* WORK TO DO *
Write out the lines of the listing word for word, starting with the line that contains "order: Hemiptera" and going on through the end of the listing.

[Saved data entries]
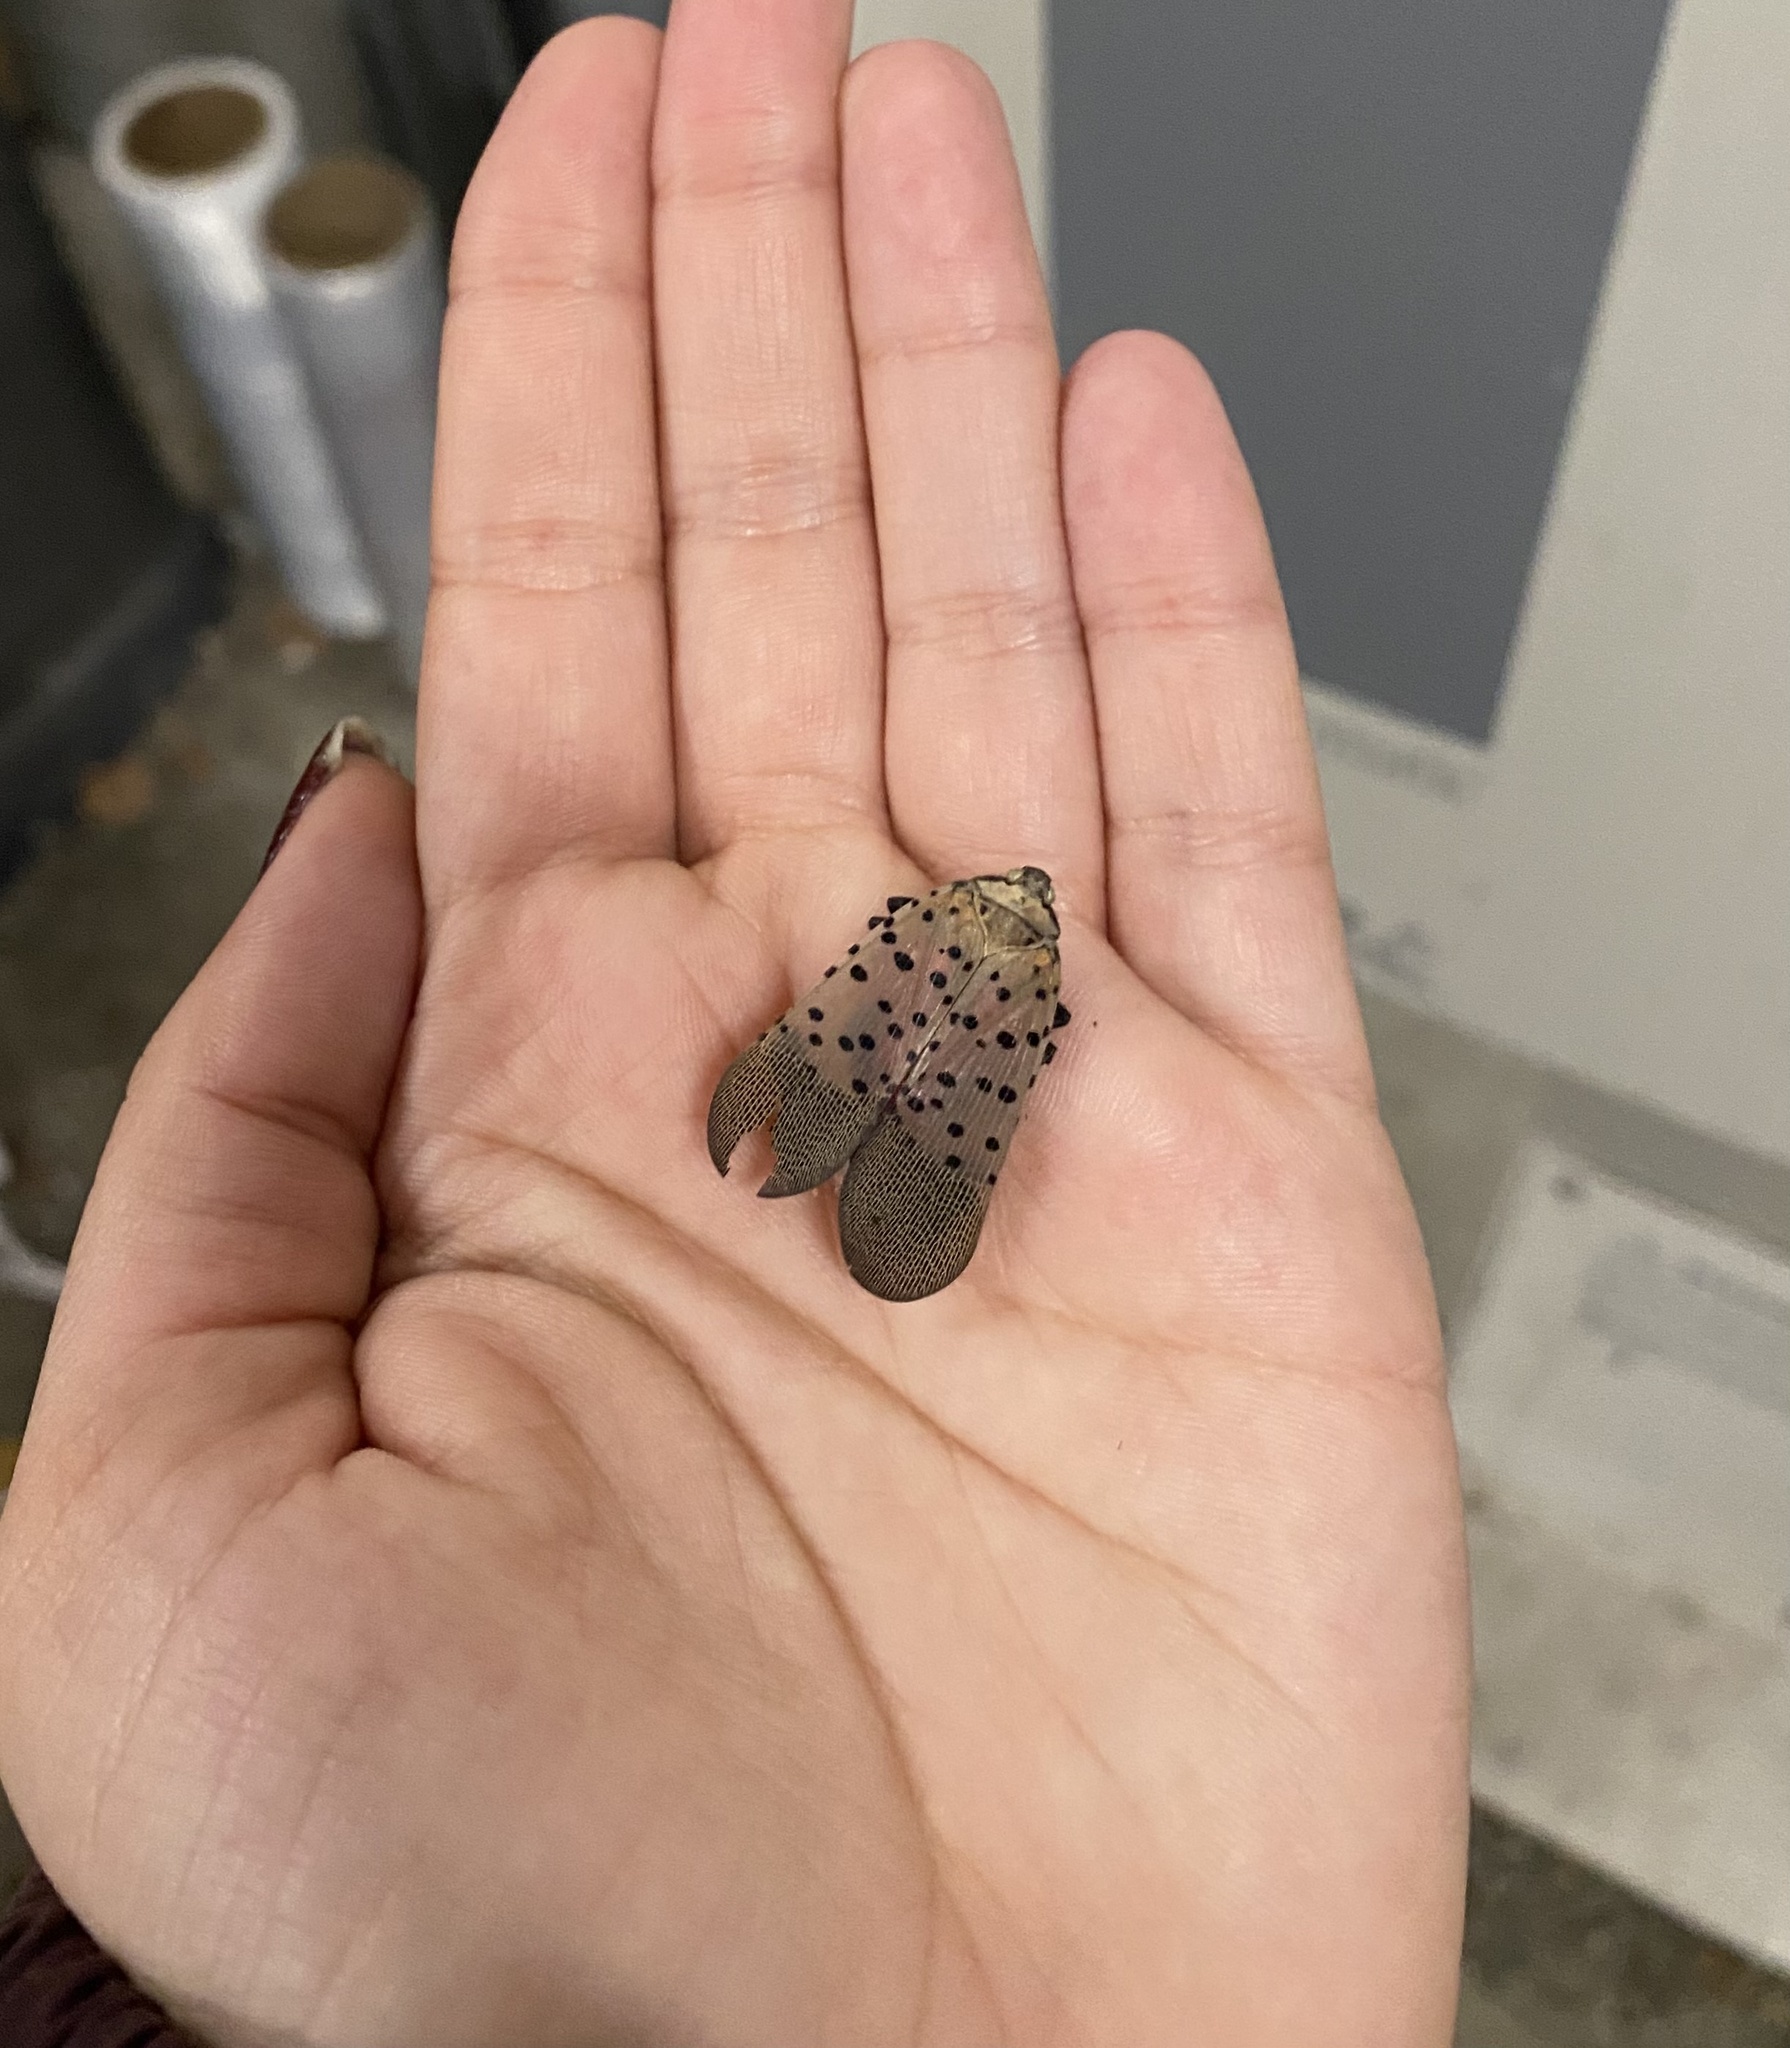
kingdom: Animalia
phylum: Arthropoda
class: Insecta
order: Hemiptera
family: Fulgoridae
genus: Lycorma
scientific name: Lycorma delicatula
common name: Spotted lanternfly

* REPLY *
order: Hemiptera
family: Fulgoridae
genus: Lycorma
scientific name: Lycorma delicatula
common name: Spotted lanternfly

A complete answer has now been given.